Major General, Kuban Cossacks Brigade
Born: February 2nd 1868
Died: October 31st 1918

Age at Death: 50

Killed in action, Poland, October 31st 1918
Son of Sergei Nikolaevich Plaoutine, Aide-de Camp to the Tsar of Russia.

A donation to the memorial statue has been made in honour of this soldier by Claire Wills and Ollie Strachan.

Major General Nikolai Sergeivitch de Plaoutine (Fr.)/Plautin (Ru.) (Principal’s House 1884–1886)

Nikolai de Plaoutine was born in Nice, France on 2 February 1868. He was the eldest son of Serge Plautin, a member of the Russian gentry who was sometime aide-de-camp to Tsar Alexander II, and his English wife Eleanor (née Pringle). His family appear to have alternated freely between the Frenchified version of their name ‘de Plaoutine’ and the Russian version ‘Plautin’, a common fashion among upper-class Russian families during the nineteenth century. Shortly after his birth the family returned to Russia where they lived in Tsarskoe Selo, where most of de Plaoutine’s younger siblings were born, and later St Petersburg. Nonetheless it is evident that, probably owing to his English mother, a strong connection with Britain remained, which accounts for the two years he spent at the College during the 1880s. On returning to Russia he embarked on a military career, becoming Colonel of the Tersko-Dagestansky Cavalry Regiment in around 1904 and married Maria Mikhailovna Raevskaya, a member of a very prominent Russian noble family who may have been a Lady in Waiting to the Dowager Tsarina Maria Feodorovna.

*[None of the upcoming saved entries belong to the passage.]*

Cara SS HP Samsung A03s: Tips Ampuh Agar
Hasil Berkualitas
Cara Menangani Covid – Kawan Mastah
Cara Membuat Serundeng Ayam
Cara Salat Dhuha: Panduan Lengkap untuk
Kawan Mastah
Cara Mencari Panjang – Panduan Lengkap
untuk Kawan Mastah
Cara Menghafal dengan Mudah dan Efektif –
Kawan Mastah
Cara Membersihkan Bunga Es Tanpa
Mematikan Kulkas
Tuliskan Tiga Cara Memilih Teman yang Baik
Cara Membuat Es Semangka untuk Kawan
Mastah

After the outbreak of war de Plaoutine was given command of the 2nd Brigade of the Combined Cossack Division and later, it appears, promoted to Major General and given command of a division of Kuban Cossacks, although this may have been in the early stages of the Russian Civil War rather than in the First World War itself. College records state that he ‘suffered horribly in the Revolution’ and then died of the ‘Black Pox’, i.e. smallpox, somewhere in the Western border areas (i.e. Poland and Ukraine) of the former Russian Empire in late autumn 1918. De Plaoutine’s family were certainly persecuted and in some cases either exiled or executed during the Civil War which followed the Russian Revolution in 1917; for example, both his brother and one of his sisters were executed in 1918 and 1921 respectively. However, the exact circumstances of his death, including whether or not it took placed in captivity are unknown, although the cause of death appears credible because the chaos that sprang from war and revolution did result in a smallpox epidemic in Ukraine.

The location of de Plaoutine’s grave is unknown. His wife, like many other members of the Russian aristocracy, moved into exile in France, and died in Algiers, then part of Metropolitan France, in 1942.